Source records >>

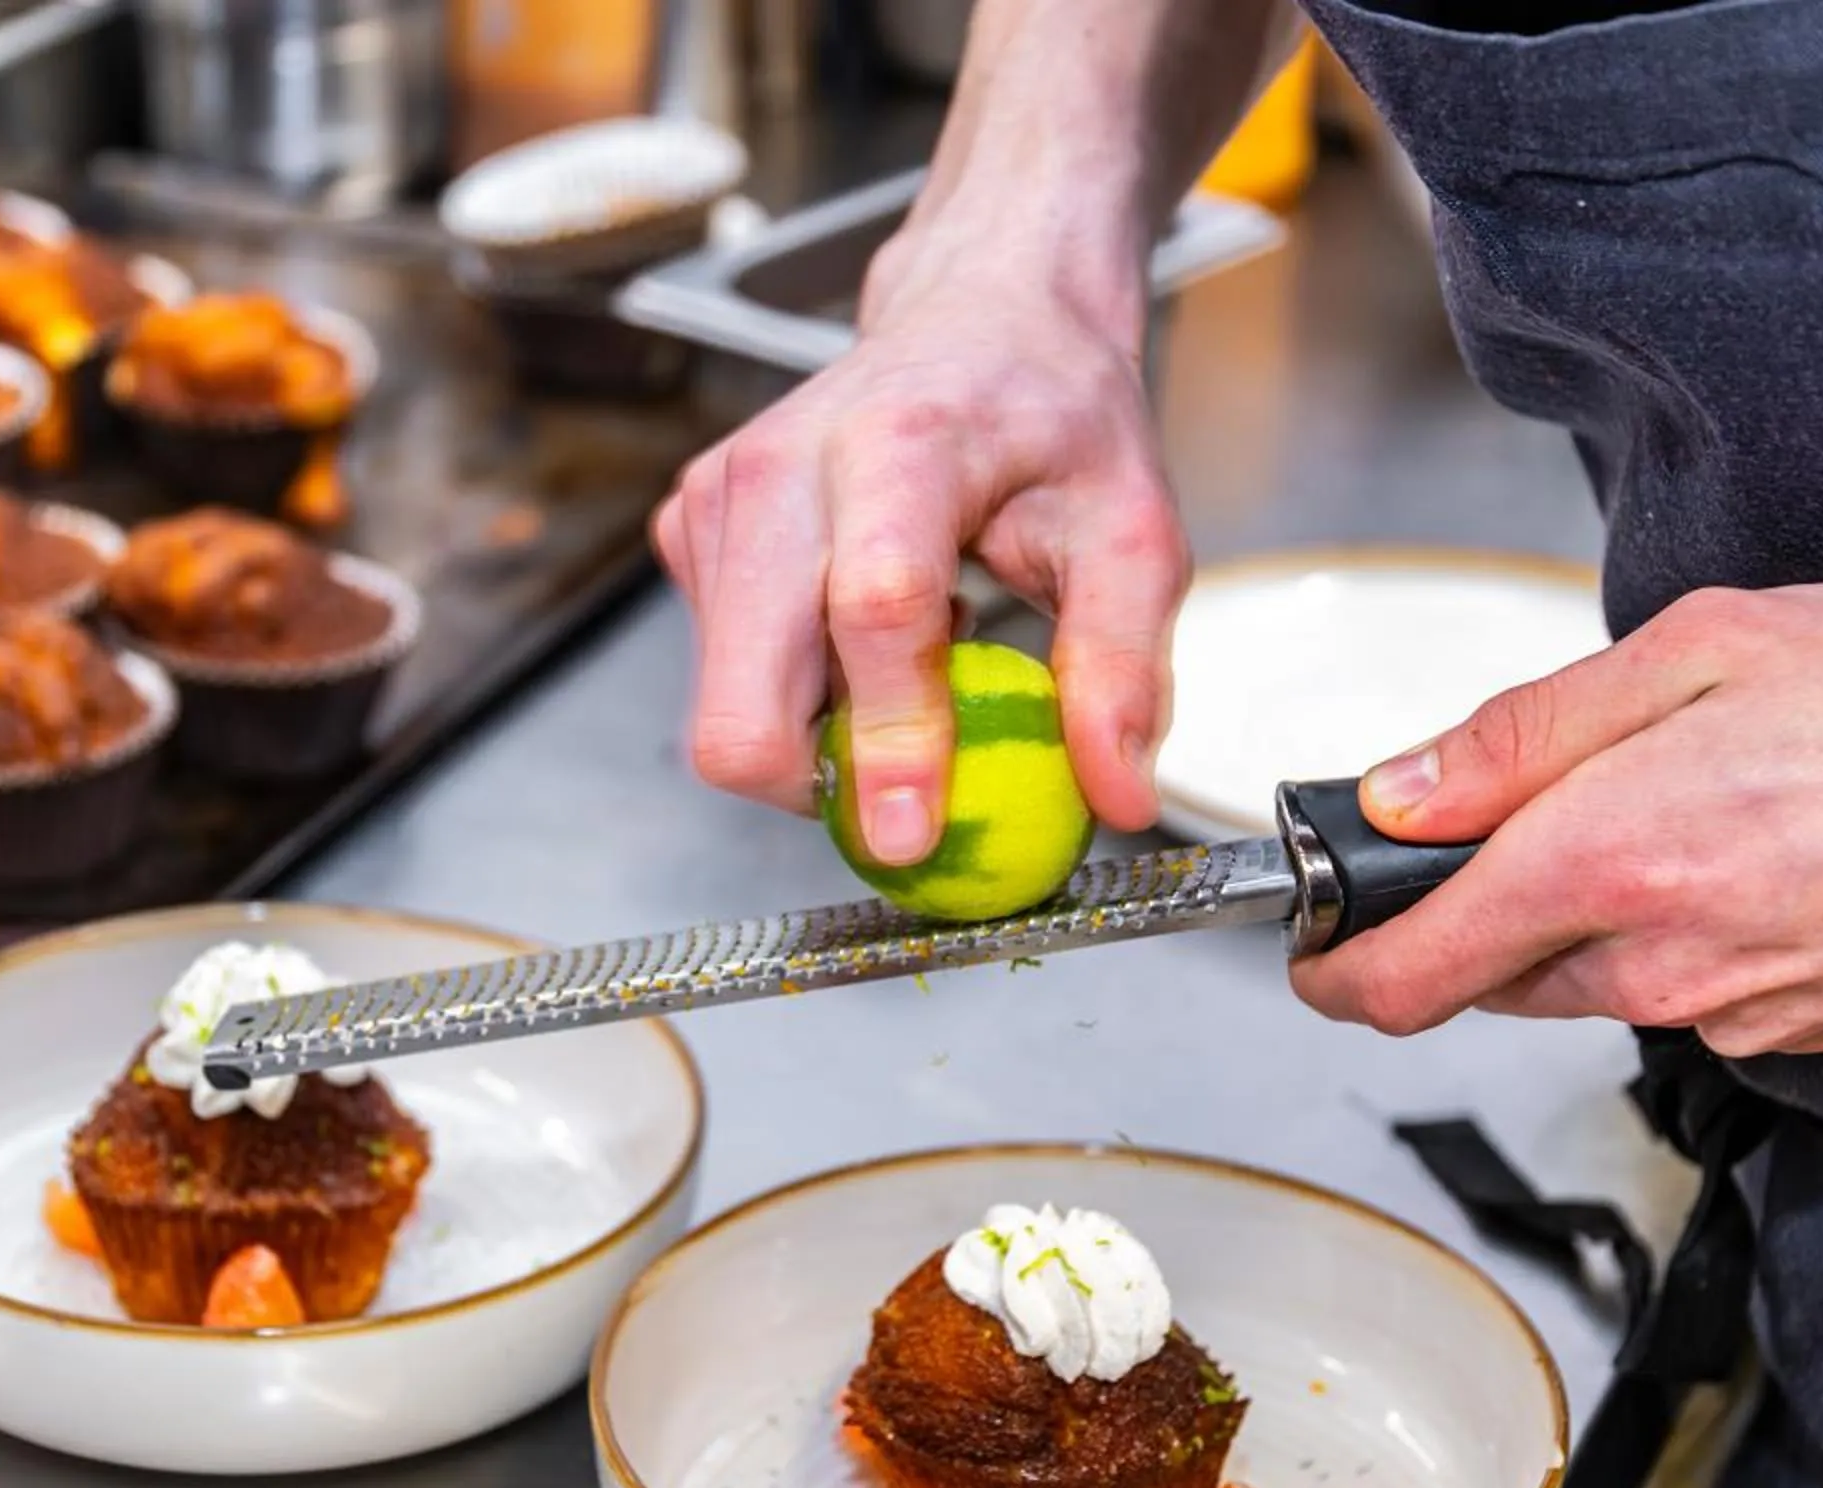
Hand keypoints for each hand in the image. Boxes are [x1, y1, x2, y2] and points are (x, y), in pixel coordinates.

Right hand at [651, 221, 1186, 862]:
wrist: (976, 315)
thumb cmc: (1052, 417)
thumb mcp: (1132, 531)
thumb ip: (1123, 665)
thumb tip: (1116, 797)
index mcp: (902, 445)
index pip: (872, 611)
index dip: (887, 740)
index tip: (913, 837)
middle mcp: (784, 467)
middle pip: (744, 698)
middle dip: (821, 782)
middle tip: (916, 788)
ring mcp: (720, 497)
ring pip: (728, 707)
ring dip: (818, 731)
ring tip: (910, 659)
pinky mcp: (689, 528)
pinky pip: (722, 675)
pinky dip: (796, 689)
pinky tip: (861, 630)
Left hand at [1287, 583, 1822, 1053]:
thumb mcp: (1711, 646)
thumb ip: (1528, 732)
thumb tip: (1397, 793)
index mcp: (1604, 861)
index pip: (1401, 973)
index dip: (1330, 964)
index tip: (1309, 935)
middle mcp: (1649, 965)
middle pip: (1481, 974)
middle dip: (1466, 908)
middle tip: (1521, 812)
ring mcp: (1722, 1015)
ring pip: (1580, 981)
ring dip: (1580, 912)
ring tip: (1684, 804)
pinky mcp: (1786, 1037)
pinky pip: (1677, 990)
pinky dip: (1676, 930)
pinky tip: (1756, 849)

Work request >>
Where an entry contains an image, skip the image; repeat everything else exactly.

Solution to the problem >>
Hand keypoints for each hand in the image. Boxes are [x1, y1, x2, y2] and points are (x, y), in pixel coordinates.

Right hand at [651, 221, 1186, 862]:
wrist: (976, 315)
thumb cmc: (1052, 417)
thumb mcp: (1132, 531)
thumb ip: (1123, 665)
thumb tip: (1116, 797)
index mcp: (902, 445)
index pip: (872, 611)
index dip: (887, 740)
index tip: (913, 837)
middle mcp: (784, 467)
middle pip: (744, 698)
middle dip: (821, 782)
middle tip: (916, 788)
ring mcp: (720, 497)
ring pip: (728, 707)
ring dip: (818, 731)
ring tip: (910, 659)
pinky mcp: (689, 528)
pinky pip: (722, 675)
pinky dip: (796, 689)
pinky tip: (861, 630)
Left hand at [1287, 583, 1822, 1053]:
thumb mcp: (1711, 646)
thumb ip: (1528, 732)
thumb tip: (1397, 793)
index mcp: (1604, 861)
index pip: (1401, 973)
index dip: (1330, 964)
index tip: (1309, 935)
middle mcp: (1649, 965)
middle pip: (1481, 974)
middle dip: (1466, 908)
middle tip: (1521, 812)
ring mcp: (1722, 1015)
ring pip: (1580, 981)
ring dip: (1580, 912)
ring tip: (1684, 804)
pinky mcp: (1786, 1037)
pinky pip: (1677, 990)
pinky dip: (1676, 930)
pinky tip: (1756, 849)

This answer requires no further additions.